:: Your assignment ::
Copy out exactly the lines below that run from the one holding "- красочная аркадная игра, где п" to the one holding "yang terstruktur bukan lagi sekadar opsi […]", keeping both of those lines and no others.

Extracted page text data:
□ □ □ □ □ □ □
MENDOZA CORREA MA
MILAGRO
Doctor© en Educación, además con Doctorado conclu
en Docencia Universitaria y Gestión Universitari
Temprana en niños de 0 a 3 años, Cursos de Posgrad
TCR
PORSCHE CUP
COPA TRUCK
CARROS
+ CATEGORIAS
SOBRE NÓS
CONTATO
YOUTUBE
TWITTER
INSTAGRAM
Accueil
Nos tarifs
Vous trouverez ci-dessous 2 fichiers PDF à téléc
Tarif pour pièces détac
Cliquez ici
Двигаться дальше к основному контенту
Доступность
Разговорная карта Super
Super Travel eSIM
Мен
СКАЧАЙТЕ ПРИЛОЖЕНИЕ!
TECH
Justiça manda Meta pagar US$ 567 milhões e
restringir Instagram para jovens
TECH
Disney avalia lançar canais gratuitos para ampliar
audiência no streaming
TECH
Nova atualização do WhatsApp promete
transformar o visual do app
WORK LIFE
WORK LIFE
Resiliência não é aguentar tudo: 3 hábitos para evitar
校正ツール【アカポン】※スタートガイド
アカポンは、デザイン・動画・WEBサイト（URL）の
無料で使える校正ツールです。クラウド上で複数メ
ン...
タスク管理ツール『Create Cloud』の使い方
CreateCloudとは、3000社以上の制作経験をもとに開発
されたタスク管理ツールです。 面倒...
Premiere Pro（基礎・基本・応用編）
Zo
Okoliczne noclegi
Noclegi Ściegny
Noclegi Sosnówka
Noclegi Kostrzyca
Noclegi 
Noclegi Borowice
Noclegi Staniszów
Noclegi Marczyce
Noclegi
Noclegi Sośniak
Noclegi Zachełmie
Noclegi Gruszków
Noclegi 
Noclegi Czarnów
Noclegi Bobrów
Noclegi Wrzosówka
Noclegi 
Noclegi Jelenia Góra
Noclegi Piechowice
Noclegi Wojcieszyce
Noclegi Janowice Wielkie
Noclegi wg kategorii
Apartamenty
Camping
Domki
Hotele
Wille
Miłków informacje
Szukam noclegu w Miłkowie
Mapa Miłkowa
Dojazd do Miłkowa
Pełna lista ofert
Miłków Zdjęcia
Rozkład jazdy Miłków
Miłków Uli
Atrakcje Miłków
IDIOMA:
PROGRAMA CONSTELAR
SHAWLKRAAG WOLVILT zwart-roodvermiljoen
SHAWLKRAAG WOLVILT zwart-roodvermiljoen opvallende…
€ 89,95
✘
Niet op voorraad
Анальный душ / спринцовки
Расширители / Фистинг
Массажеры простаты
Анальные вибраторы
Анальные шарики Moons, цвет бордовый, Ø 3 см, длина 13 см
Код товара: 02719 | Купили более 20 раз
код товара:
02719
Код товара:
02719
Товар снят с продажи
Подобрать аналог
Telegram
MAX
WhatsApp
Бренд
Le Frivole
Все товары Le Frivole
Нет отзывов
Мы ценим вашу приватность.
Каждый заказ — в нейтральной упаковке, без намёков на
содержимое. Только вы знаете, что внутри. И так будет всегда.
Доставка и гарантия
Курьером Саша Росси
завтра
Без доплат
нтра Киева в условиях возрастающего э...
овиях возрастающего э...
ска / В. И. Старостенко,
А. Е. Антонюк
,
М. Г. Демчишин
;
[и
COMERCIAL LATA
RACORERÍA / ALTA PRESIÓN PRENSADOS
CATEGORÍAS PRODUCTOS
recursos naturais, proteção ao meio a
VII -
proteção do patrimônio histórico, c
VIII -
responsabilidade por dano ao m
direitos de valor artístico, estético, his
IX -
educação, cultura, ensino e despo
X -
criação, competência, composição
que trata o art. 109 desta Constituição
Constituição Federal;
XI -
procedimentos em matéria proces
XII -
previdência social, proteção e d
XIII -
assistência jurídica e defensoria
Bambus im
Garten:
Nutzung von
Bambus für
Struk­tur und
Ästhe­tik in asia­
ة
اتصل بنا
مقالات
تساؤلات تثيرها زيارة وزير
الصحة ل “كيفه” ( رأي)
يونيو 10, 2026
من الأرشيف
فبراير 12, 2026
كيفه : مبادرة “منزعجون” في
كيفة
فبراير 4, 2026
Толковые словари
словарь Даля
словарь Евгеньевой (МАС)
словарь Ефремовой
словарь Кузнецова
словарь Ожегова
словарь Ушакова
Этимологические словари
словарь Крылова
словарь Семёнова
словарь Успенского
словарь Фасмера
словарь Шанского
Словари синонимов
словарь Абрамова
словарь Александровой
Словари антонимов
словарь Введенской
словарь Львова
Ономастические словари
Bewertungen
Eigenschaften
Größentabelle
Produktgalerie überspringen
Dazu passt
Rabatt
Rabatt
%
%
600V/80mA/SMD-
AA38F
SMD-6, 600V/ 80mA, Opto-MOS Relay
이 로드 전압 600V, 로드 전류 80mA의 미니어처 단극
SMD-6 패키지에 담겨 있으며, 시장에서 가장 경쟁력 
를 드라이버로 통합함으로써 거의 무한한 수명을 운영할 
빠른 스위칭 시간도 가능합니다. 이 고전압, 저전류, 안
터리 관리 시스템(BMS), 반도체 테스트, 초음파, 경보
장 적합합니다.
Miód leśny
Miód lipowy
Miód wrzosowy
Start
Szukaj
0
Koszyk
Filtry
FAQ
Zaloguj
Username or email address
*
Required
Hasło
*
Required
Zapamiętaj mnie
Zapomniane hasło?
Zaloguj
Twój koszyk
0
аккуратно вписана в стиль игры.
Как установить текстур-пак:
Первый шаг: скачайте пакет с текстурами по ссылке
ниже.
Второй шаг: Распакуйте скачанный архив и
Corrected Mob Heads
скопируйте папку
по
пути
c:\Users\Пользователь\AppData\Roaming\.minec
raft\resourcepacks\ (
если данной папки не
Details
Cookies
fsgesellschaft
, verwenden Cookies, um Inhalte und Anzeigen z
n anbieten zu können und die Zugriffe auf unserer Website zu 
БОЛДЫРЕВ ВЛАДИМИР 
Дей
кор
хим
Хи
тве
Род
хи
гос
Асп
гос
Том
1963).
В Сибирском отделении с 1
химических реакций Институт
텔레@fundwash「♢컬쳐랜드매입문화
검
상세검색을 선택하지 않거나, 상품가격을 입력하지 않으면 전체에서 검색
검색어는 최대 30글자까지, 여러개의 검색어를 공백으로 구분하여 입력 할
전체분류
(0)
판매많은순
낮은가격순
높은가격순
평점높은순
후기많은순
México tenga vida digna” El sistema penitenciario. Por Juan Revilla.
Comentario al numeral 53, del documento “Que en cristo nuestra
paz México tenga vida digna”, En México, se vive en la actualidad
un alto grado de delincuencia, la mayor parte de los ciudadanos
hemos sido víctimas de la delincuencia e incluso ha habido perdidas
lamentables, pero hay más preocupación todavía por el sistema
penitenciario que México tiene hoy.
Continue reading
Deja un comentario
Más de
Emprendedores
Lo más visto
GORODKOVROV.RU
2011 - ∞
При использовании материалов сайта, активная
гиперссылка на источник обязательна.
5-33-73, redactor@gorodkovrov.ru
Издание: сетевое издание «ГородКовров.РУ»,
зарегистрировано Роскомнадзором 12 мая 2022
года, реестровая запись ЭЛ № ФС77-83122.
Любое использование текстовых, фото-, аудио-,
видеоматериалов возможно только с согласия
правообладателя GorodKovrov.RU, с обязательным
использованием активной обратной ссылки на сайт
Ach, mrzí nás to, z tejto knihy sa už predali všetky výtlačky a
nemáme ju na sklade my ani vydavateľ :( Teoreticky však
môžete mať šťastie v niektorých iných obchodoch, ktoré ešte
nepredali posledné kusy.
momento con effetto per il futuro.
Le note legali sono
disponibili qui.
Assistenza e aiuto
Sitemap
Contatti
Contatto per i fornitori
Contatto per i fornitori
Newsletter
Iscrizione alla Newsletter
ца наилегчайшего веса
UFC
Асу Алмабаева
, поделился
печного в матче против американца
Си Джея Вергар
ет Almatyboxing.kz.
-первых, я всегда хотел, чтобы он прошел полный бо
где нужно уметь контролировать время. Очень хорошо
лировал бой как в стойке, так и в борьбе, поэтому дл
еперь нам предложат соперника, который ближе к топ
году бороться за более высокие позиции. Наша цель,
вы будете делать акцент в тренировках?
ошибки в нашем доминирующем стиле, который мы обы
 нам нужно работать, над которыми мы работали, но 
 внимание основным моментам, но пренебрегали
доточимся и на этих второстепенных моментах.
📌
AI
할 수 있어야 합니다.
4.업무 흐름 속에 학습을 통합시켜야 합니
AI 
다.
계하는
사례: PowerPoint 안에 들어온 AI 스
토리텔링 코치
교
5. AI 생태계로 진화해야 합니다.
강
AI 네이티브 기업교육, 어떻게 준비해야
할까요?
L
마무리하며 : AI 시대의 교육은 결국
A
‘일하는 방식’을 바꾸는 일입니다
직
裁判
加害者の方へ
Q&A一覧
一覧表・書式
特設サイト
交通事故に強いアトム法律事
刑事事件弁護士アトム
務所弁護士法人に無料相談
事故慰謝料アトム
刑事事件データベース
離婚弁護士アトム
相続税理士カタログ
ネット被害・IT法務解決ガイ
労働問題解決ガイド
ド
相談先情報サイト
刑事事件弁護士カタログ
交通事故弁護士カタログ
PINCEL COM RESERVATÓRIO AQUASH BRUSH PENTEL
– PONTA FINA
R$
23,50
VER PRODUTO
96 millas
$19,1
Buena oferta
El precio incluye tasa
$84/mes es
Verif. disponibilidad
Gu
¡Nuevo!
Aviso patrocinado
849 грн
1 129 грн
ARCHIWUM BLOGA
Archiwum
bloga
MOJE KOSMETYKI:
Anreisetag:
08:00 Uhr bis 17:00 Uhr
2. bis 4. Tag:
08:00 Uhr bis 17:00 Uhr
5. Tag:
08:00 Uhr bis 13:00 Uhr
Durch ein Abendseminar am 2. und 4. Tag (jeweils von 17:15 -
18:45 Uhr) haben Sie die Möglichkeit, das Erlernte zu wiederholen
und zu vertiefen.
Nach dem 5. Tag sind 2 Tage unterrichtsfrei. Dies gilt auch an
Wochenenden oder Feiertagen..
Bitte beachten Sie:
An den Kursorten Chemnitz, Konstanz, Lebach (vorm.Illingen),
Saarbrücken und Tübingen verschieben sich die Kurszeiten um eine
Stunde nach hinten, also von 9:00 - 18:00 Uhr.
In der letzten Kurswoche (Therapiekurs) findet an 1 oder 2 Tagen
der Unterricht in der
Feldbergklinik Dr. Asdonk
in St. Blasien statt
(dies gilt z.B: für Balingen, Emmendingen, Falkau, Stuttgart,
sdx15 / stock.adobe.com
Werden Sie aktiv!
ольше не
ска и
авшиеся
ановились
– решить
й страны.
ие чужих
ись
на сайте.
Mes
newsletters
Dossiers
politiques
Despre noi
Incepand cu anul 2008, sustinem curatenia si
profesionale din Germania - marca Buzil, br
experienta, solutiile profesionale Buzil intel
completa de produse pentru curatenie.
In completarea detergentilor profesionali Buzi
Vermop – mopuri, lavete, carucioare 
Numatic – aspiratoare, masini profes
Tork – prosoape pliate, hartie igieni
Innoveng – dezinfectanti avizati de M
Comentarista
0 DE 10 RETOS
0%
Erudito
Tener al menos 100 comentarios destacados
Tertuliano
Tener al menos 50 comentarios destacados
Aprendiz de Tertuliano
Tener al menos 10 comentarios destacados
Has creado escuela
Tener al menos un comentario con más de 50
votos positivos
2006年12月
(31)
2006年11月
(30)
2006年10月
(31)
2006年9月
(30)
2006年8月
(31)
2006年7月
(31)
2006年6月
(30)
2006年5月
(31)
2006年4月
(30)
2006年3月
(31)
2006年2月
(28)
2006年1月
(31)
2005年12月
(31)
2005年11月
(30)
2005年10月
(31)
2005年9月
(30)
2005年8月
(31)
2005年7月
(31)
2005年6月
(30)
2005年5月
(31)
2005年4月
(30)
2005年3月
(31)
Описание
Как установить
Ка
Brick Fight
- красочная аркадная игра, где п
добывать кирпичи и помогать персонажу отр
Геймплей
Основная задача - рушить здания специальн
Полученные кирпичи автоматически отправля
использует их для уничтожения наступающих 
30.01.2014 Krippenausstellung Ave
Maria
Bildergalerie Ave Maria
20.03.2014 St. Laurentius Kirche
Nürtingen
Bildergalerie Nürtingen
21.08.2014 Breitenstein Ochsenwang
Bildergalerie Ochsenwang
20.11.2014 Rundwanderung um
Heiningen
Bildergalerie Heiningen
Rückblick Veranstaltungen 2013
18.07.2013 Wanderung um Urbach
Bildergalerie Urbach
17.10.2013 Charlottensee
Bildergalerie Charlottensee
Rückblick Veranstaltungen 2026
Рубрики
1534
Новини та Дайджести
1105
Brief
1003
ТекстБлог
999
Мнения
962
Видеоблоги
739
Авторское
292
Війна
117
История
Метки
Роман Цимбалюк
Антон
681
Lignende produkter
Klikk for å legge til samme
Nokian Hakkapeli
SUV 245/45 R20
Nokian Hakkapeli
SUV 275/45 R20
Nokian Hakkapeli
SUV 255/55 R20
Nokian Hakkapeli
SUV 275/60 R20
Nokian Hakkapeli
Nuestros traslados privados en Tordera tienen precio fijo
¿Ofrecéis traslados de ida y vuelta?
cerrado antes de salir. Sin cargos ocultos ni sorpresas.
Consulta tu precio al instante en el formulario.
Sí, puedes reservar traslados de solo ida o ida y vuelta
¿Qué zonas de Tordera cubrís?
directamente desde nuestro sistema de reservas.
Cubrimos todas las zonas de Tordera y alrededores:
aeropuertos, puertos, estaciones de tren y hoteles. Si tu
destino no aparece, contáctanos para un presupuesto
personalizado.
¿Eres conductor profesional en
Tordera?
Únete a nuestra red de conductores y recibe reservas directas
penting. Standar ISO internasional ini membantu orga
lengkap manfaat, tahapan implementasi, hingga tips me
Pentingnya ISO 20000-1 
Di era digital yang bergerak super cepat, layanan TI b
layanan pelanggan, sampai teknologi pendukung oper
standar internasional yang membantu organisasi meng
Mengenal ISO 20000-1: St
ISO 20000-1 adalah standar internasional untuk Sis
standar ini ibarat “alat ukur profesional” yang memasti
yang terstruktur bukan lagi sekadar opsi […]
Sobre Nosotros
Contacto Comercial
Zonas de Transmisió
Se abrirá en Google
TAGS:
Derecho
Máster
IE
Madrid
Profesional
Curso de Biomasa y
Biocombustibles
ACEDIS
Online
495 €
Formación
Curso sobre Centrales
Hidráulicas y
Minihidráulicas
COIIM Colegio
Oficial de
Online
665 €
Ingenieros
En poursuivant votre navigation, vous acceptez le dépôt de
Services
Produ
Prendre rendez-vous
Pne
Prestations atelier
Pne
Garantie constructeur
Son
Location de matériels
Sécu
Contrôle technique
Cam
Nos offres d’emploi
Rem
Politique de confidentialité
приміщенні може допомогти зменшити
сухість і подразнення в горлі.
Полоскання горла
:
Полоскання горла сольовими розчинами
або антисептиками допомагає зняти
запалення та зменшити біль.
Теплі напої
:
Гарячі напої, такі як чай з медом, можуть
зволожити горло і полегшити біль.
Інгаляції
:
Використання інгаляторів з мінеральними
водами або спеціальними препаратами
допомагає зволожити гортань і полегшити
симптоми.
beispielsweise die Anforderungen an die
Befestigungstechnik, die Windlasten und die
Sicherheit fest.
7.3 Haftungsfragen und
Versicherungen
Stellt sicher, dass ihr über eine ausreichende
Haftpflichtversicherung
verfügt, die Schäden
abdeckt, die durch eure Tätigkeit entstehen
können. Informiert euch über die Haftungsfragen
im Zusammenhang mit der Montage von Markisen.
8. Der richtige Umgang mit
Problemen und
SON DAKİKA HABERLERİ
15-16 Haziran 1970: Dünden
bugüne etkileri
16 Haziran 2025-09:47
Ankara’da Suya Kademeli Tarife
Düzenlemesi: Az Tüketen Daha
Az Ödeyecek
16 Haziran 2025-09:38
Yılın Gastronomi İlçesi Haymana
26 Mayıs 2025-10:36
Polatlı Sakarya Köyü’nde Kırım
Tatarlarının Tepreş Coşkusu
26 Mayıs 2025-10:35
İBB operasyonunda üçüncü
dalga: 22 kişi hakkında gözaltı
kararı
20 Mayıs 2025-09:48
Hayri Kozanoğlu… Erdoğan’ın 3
□ □ □ □ □ □ □
:: Output for this exercise ::
- красочная аркадная игра, где п
добывать кирпичи и помогать персонажу отр
Геймплей
Основная задача - рушить здания специальн
Полученные кирпичи автоматически отправля
использует их для уничтожения наступающих 
30.01.2014 Krippenausstellung Ave
Maria
Bildergalerie Ave Maria
20.03.2014 St. Laurentius Kirche
Nürtingen
Bildergalerie Nürtingen
21.08.2014 Breitenstein Ochsenwang
Bildergalerie Ochsenwang
20.11.2014 Rundwanderung um
Heiningen
Bildergalerie Heiningen
Rückblick Veranstaltungen 2013
18.07.2013 Wanderung um Urbach
Bildergalerie Urbach
17.10.2013 Charlottensee
Bildergalerie Charlottensee
Rückblick Veranstaltungen 2026
Рубрики
1534
Новини та Дайджести
1105
Brief
1003
ТекстБлог
999
Мнения
962
Видеоблоги
739
Авторское
292
Війна
117
История
Метки
Роман Цимбалюк
Антон
681
Lignende produkter
Klikk for å legge til samme
Nokian Hakkapeli
SUV 245/45 R20
Nokian Hakkapeli
SUV 275/45 R20
Nokian Hakkapeli
SUV 255/55 R20
Nokian Hakkapeli
SUV 275/60 R20
Nokian Hakkapeli
Nuestros traslados privados en Tordera tienen precio fijo
¿Ofrecéis traslados de ida y vuelta?
cerrado antes de salir. Sin cargos ocultos ni sorpresas.
Consulta tu precio al instante en el formulario.
Sí, puedes reservar traslados de solo ida o ida y vuelta
¿Qué zonas de Tordera cubrís?
directamente desde nuestro sistema de reservas.
Cubrimos todas las zonas de Tordera y alrededores:
aeropuertos, puertos, estaciones de tren y hoteles. Si tu
destino no aparece, contáctanos para un presupuesto
personalizado.
¿Eres conductor profesional en
Tordera?
Únete a nuestra red de conductores y recibe reservas directas
penting. Standar ISO internasional ini membantu orga
lengkap manfaat, tahapan implementasi, hingga tips me
Pentingnya ISO 20000-1 
Di era digital yang bergerak super cepat, layanan TI b
layanan pelanggan, sampai teknologi pendukung oper
standar internasional yang membantu organisasi meng
Mengenal ISO 20000-1: St
ISO 20000-1 adalah standar internasional untuk Sis
standar ini ibarat “alat ukur profesional” yang memasti
yang terstruktur bukan lagi sekadar opsi […]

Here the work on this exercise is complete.